What were the Tommys thinking?

Serengeti, Timbuctoo, grey-green greasy Limpopo, Ngorongoro, enticing words from books read long ago. Now as we land at the excitingly named Kilimanjaro International Airport some of them are about to become a reality. We are soon met by our guide and are heading out under the African night sky. Over breakfast the next morning we discover that, apart from our guide, there are six of us in our group – two English, two Scots and two Welsh – is this a cue for a joke or for an adventure?

Three days later and we are out on that endless plain – the Serengeti. The predominant colour is pale burnt umber with the occasional green of an acacia tree. It was just getting light when we left the lodge and the sun is well up when we stop for breakfast. It is hot so we sit under the shade of one of the few trees and are joined by buffalo weaver birds and brilliantly coloured superb starlings hunting for our crumbs. A little way down the track there is a toilet block but the bushes behind it seem healthier (and far less smelly). We are amazed to see a Land Rover convoy full of Japanese tourists in masks and gloves. They descend from their vehicle like beings from another planet, survey the scene and head for the toilets. They don’t stop long and are soon back on their isolation tour.

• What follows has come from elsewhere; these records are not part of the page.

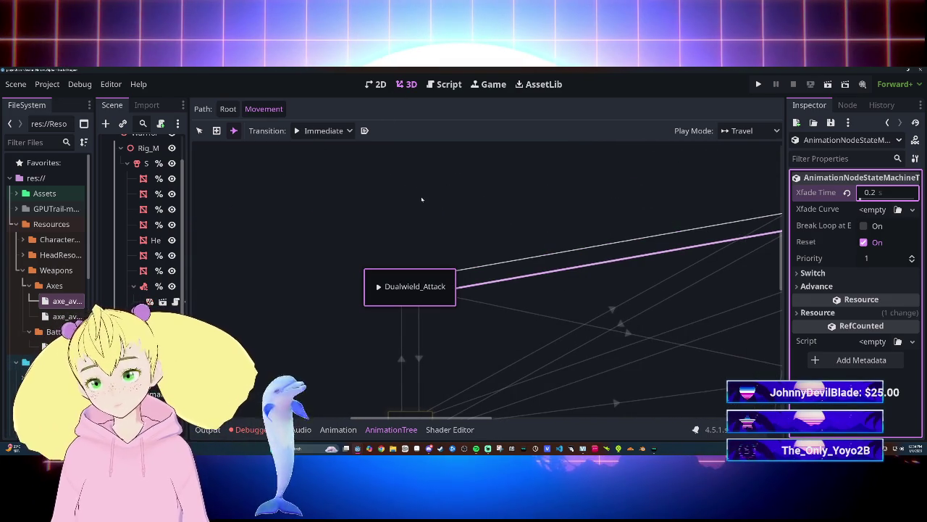
scroll(413, 200, right, 1)
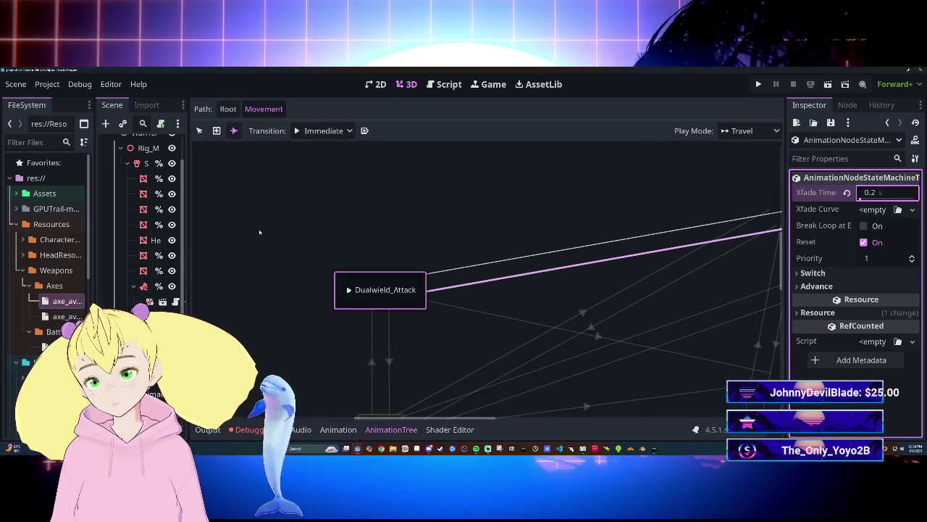
scroll(355, 166, down, 3)
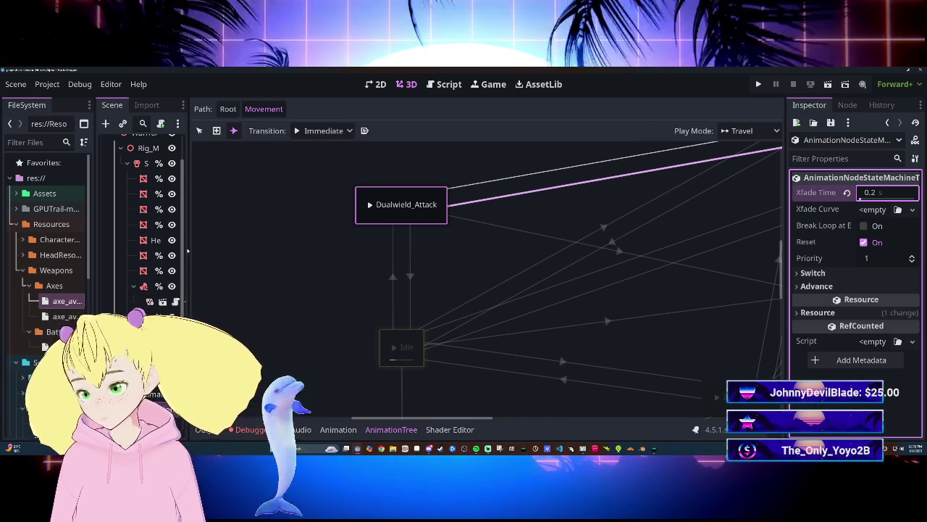
mouse_move(186, 247)
mouse_down()
mouse_move(387, 247)
mouse_move(294, 247)
mouse_up()
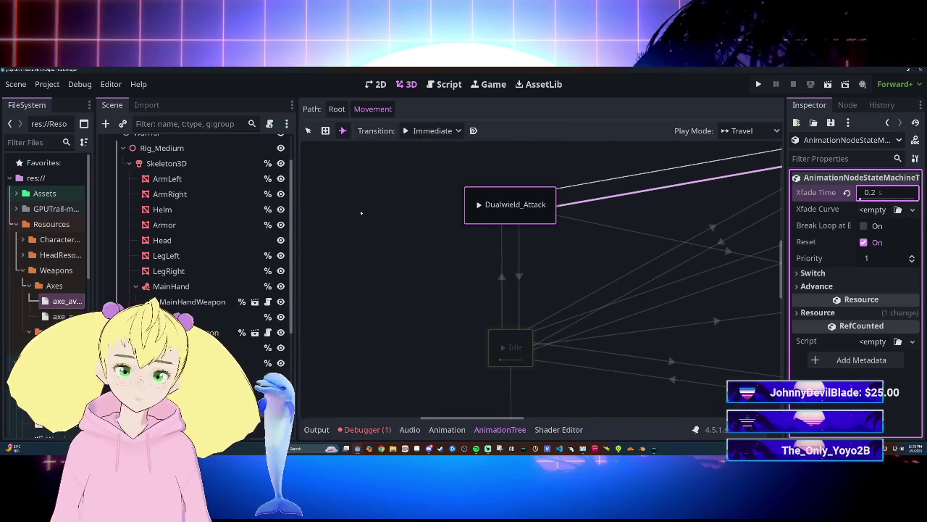
click(443, 84)
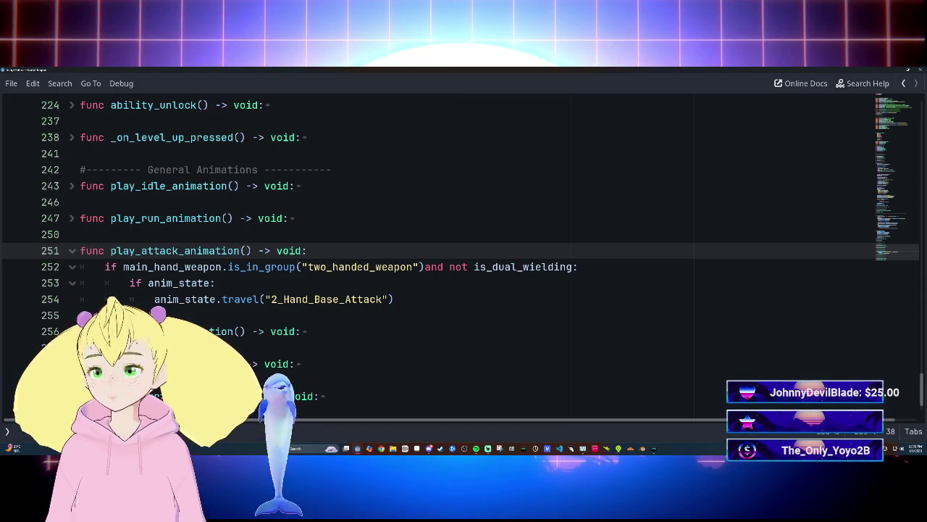
Place the caret on the blank line in _ready after hero_class_data and insert a new line.
scroll(463, 254, up, 20)
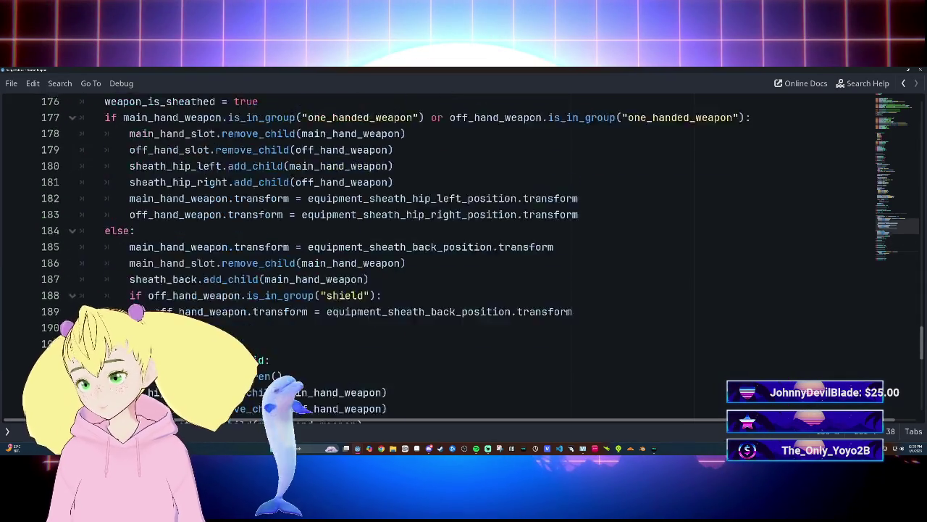
scroll(464, 254, down, 7)
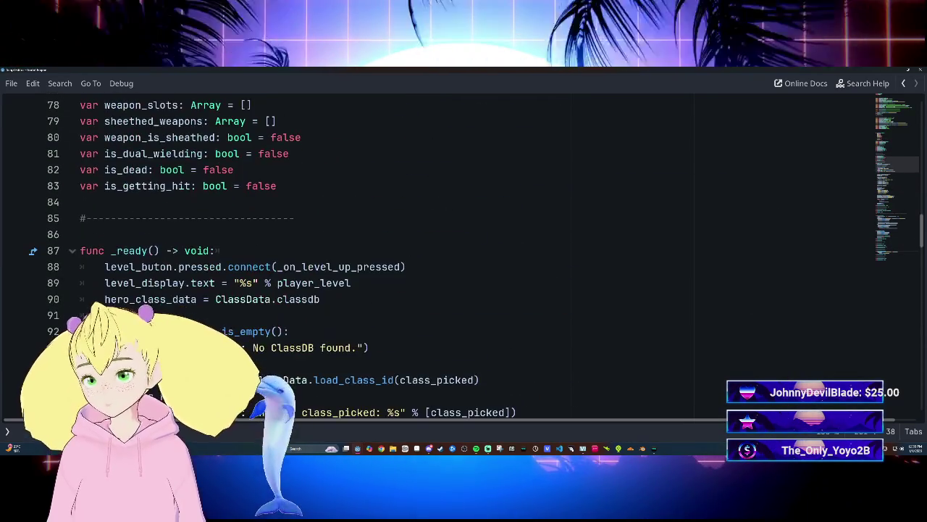
scroll(463, 254, down, 2)
click(105, 218)
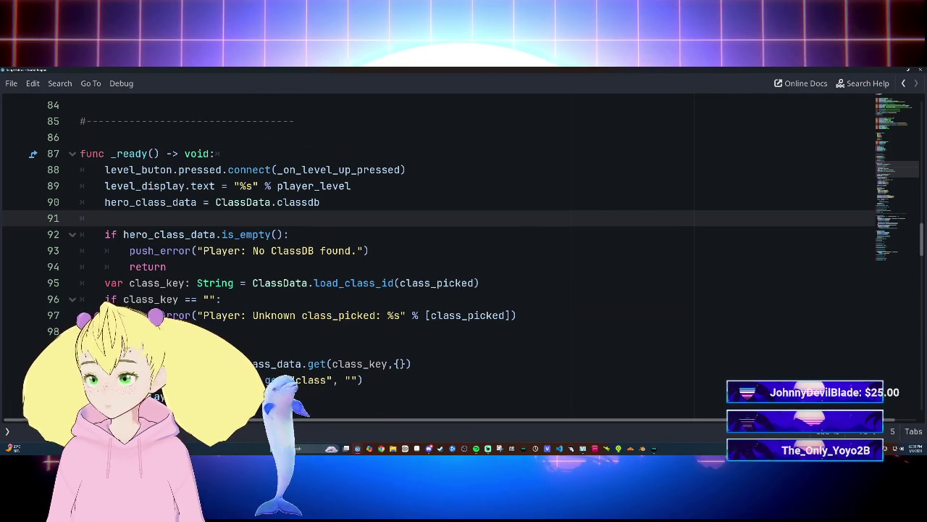
scroll(464, 254, down, 4)
scroll(464, 253, down, 10)
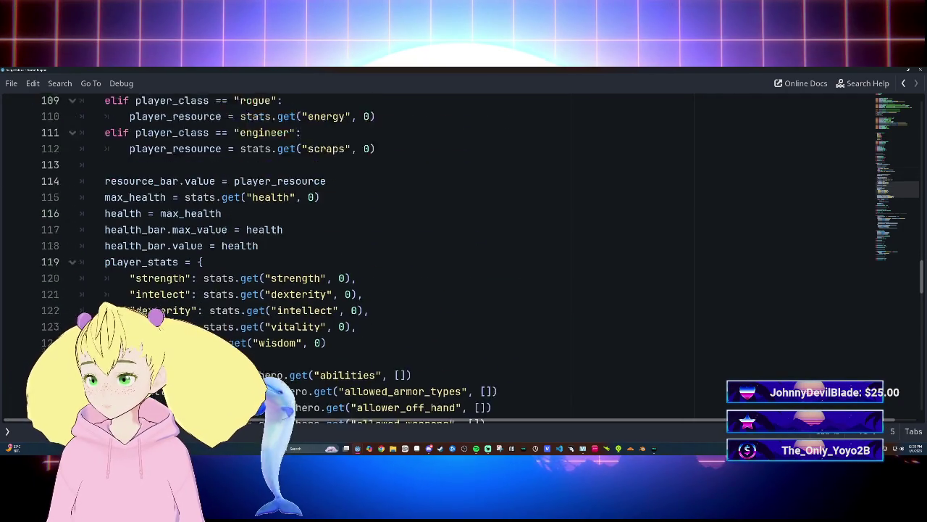
scroll(463, 253, up, 19)
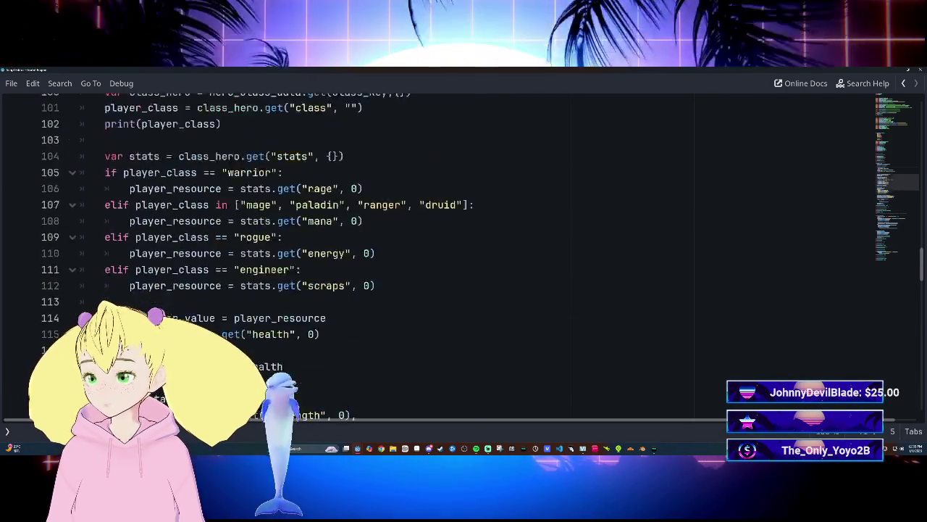
scroll(464, 254, down, 5)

We are getting used to spotting the game watching opportunities by the tell tale signs of huddled tourist vehicles. We find a cheetah sitting under a tree watching a traffic jam of tourists but there are too many other vehicles. We move on and pull up only ten yards from a dozen young lions and a couple of lionesses resting under a tree beside the road. Their colour merges beautifully into the grass and the only movement is an occasional yawn or stretch. There is far more action on any natural history programme but here we are far better able to appreciate the environment and put what we see on television into context.  Our future viewing will be much richer for the memory of a group of lions sleeping through the heat of the day under a Serengeti acacia.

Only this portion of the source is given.